■ **RECORDS**:
# # # # # # #

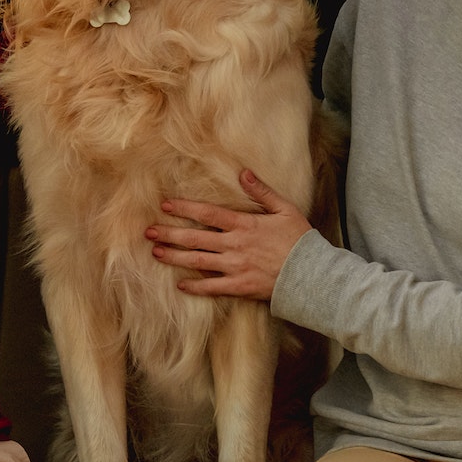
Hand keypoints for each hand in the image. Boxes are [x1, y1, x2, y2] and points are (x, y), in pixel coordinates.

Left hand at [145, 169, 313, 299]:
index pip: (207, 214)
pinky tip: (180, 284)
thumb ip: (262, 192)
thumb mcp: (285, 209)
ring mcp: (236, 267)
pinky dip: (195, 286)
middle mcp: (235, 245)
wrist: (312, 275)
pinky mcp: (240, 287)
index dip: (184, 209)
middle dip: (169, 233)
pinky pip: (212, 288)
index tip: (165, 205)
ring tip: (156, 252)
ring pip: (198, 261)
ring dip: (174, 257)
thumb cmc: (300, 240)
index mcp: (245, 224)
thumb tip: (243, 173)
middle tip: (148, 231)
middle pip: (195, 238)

# # # # # # #

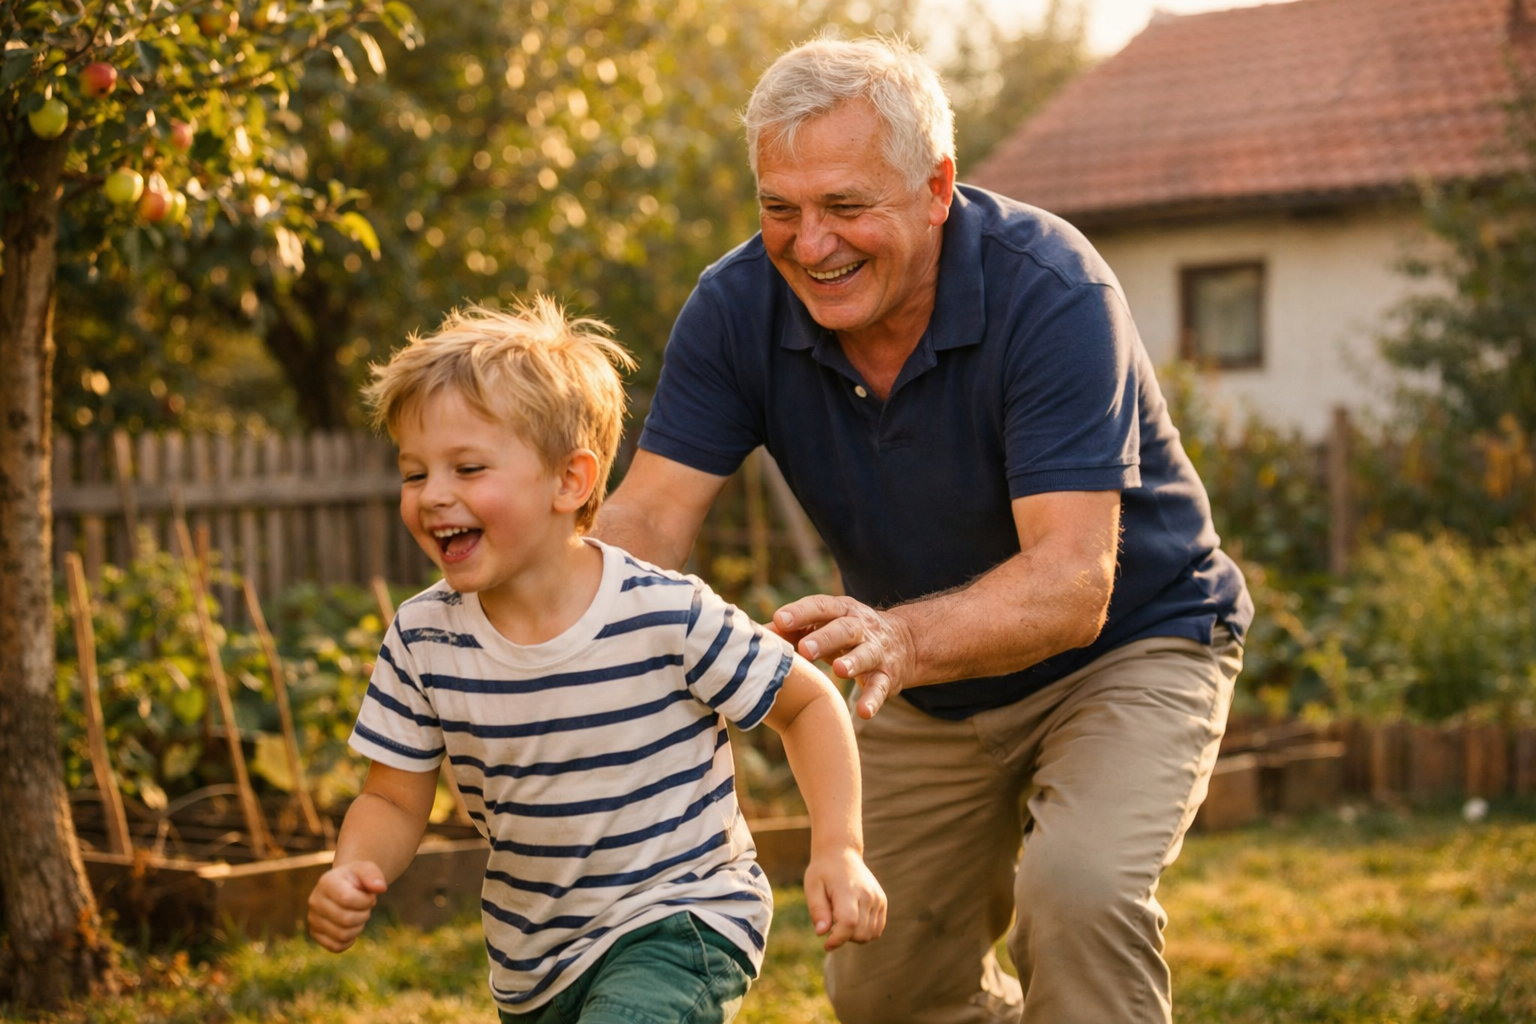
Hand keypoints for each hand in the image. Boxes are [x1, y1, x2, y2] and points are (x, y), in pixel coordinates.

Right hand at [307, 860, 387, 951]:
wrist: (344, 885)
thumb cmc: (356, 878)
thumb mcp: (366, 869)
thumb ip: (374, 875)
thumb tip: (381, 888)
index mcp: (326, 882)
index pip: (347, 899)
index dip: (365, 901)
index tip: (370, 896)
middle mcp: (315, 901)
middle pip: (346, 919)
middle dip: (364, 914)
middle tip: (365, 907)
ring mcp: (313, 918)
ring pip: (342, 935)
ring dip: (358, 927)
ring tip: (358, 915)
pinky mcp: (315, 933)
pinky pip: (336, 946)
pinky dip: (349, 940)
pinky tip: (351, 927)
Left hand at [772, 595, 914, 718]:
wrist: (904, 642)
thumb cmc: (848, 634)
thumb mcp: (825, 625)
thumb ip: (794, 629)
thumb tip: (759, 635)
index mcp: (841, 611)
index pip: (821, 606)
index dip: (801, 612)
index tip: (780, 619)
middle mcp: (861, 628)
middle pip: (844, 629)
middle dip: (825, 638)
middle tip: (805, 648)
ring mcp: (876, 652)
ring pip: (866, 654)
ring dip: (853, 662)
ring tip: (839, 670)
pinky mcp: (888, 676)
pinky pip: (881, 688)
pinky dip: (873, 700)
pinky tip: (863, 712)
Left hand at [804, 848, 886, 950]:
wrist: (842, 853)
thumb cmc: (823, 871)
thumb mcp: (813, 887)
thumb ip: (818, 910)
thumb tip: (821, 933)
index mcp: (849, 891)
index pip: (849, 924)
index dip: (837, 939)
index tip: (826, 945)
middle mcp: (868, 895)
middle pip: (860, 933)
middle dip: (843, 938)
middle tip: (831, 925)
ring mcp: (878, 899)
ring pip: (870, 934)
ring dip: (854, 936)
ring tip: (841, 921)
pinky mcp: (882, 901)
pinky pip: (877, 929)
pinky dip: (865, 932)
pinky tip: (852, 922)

# # # # # # #

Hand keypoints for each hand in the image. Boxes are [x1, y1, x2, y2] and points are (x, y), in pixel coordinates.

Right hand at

# # # # # # #

■ **DESCRIPTION OF THE TASK**:
Everything starting at the line containing "ring dip: (174, 257)" and ending at the line containing "middle pip: (195, 238)" in the records above should be repeated exactly, and only that.

■ **RESPONSE TO THIS TASK**:
ring dip: (174, 257)
thumb cmc: (300, 240)
index mcp: (245, 224)
thumb tip: (243, 173)
middle tip: (148, 231)
middle pip: (195, 238)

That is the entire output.